(as of March 20, 2023)
The Aura satellite and its instruments are in good/excellent health, having aged well. This status is expected to continue to the end of the mission. Insufficient power generation by the solar array is conservatively predicted to be the life-limiting factor for the Aura satellite and instruments by mid-2025. However, recent calculations indicate that this date may change (i.e., move into 2026), depending on how the factors (e.g., solar array degradation rate and intensity of the current solar cycle) that affect the lifetime evolve. Therefore, the lifetime projection will need to be updated (e.g., in 2024).
Insufficient power generation (by the solar array) is predicted to be the life-limiting factor for the Aura Mission. The intersection of the two lines represents when Aura will have insufficient power for continued operations; the small excursions in late 2025 and early 2026 won’t likely be a problem as these estimates are generally conservative. The increase in the number of “strings” on the solar array required in mid-2026 is driven by an increase in the solar beta angle, which determines the amount of power generated.
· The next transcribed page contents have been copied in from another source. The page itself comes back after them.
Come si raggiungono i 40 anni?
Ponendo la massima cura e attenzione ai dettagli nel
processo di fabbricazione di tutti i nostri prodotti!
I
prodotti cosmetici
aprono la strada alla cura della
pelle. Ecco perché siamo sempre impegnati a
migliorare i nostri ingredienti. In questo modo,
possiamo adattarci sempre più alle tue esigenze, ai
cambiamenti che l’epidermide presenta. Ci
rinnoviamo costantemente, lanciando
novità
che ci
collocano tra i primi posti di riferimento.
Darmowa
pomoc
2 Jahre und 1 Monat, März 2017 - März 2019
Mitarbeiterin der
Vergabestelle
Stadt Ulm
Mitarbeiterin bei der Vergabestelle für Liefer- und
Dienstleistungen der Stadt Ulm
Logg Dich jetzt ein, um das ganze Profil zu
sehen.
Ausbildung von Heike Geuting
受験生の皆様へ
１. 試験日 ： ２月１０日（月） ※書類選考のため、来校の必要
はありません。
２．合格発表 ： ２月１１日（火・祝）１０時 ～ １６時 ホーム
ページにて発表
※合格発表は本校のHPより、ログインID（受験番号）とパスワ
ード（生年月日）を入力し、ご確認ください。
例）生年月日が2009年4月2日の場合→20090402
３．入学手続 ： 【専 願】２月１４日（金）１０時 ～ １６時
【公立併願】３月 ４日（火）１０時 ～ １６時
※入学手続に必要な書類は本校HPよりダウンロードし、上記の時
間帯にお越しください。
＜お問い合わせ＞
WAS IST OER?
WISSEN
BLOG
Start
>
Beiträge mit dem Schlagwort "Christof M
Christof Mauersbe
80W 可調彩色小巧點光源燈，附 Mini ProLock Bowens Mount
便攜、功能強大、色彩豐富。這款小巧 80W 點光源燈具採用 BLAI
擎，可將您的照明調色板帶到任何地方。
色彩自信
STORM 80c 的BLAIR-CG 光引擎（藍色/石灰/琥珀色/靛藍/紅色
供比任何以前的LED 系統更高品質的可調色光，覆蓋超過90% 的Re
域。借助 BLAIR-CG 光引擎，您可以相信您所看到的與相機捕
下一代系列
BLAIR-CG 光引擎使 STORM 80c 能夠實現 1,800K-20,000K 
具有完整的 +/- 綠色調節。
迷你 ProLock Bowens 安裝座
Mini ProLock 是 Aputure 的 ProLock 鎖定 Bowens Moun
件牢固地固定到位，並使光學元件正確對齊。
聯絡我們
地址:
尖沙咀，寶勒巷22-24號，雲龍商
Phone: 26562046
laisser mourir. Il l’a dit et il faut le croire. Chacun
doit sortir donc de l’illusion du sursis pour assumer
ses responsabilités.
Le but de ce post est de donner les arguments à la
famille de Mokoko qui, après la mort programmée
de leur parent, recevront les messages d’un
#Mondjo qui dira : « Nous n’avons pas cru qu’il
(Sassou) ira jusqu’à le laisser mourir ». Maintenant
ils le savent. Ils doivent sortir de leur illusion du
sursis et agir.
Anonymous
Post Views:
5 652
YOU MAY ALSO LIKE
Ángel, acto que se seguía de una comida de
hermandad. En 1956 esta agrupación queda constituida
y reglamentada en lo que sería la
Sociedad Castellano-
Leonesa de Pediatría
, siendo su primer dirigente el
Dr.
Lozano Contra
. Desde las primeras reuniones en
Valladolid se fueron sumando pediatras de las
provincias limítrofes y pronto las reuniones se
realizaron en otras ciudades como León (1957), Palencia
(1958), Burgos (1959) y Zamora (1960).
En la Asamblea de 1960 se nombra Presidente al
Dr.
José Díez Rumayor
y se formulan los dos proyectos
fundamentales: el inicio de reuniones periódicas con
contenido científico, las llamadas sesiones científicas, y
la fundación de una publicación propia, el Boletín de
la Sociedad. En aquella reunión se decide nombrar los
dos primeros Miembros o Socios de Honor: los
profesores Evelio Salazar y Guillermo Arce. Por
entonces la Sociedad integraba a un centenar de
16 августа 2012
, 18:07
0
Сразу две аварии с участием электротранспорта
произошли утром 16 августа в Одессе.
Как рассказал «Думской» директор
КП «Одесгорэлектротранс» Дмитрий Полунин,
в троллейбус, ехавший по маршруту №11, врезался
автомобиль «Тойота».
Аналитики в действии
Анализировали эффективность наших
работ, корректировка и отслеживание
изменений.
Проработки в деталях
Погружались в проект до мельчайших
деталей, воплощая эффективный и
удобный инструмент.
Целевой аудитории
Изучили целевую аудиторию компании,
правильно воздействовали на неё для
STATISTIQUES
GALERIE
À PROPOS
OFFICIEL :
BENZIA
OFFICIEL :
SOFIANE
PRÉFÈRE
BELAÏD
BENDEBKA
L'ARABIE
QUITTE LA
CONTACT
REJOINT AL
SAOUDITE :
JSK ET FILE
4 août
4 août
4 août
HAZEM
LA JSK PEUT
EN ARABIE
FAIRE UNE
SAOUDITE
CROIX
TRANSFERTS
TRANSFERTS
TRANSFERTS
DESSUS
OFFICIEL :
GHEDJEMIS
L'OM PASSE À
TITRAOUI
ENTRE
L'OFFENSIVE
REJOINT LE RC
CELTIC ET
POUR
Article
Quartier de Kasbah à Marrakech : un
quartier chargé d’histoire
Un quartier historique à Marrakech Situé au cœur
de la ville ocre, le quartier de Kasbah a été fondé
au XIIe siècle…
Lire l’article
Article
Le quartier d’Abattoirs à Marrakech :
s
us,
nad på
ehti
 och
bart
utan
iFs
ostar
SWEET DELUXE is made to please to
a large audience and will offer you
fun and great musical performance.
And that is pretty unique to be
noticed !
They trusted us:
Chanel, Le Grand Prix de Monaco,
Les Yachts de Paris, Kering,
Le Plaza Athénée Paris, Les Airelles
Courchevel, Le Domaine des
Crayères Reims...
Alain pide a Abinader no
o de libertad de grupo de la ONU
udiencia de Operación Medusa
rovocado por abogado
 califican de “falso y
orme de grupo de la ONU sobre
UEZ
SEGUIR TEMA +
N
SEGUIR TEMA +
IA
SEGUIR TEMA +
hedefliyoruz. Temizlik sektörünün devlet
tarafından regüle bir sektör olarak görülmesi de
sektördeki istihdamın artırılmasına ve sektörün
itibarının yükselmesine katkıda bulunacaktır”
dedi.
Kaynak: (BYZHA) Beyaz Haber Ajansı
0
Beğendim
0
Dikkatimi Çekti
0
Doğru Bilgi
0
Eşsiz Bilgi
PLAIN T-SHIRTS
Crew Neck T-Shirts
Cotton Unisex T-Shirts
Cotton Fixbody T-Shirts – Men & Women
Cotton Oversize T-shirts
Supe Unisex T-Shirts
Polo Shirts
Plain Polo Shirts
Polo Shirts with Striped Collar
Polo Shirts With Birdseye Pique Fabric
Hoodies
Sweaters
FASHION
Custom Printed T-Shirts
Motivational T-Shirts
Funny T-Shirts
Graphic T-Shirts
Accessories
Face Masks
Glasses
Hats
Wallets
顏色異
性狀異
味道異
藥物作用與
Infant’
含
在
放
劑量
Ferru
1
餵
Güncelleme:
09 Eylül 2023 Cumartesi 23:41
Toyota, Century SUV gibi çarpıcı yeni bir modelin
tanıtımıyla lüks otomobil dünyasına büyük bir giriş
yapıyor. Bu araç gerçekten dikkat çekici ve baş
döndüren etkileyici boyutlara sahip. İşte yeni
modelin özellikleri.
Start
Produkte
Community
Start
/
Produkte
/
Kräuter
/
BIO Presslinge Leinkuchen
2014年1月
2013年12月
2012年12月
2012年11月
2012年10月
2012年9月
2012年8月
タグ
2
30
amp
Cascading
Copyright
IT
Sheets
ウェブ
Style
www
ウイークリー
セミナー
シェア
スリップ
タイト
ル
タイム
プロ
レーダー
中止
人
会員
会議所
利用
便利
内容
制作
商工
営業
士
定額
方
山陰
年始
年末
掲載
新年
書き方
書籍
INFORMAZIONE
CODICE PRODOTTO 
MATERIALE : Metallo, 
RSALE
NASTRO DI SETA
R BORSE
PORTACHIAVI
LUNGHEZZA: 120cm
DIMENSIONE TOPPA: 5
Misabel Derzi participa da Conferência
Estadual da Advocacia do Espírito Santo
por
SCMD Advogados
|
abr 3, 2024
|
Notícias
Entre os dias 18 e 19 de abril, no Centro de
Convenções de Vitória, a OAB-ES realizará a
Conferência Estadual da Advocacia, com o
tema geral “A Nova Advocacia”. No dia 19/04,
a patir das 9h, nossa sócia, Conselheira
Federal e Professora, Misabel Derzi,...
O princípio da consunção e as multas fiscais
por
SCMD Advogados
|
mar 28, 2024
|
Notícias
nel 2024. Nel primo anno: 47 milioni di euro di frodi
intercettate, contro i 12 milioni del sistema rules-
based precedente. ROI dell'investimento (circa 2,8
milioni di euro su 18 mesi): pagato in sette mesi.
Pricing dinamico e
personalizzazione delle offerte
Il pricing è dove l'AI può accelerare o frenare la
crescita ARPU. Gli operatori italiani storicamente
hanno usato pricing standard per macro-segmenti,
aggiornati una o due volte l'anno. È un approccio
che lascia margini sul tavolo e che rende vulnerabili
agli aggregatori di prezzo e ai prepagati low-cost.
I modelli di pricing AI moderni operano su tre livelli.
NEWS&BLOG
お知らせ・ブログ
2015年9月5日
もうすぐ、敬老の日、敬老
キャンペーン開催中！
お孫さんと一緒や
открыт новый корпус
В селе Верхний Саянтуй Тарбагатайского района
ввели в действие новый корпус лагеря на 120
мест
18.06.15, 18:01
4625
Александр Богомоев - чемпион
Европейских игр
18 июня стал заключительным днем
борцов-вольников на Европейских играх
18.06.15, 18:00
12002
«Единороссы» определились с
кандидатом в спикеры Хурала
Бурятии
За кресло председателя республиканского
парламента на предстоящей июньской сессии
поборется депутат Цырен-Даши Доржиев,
The cause of the increase in the solar beta angle is discussed in the following slides.
Since launch in 2004, the polar sun synchronous orbit of the spacecraft has been stable and repeatable through periodic spacecraft maneuvers (i.e., inclination adjust, IAM, and drag make-up, DMU, maneuvers), which require fuel to maintain Aura’s position in the A-Train constellation of satellites. The final IAMs will be done in April 2023 to save remaining fuel. Consequently, the spacecraft will slowly begin to drift over time (next slide). The final DMUs were performed in January 2023, so the spacecraft will slowly begin losing altitude, but only a few kilometers by the end of the mission. Aura will have sufficient fuel remaining to do risk mitigation maneuvers (RMMs) for mission safety and the final Perigee Lowering Maneuvers (PLMs) at mission’s end.
An indicator of the drift is the mean local time (MLT) crossing of the spacecraft over the equator during the day. The graph shows the possible temporal evolution of this drift, which is <15 min through late-2024 and ~28 min by mid-2025. Overall, this amount of drift is predicted to be minor from the perspective of data quality for all MLS and OMI data products. That is, the MLS and OMI instrument teams will be able to account for this minor drift in the data product retrieval algorithms. Perigee lowering maneuvers are shown as taking place in July 2025, but this date may slip into 2026.
As mentioned in the previous slide, the MLS and OMI retrieval algorithms can account for potential changes in the solar beta angle so that data product quality will be unaffected. The plot below shows the solar beta angle in late 2025 will violate OMI’s “science upper limit” – the range for which OMI was calibrated.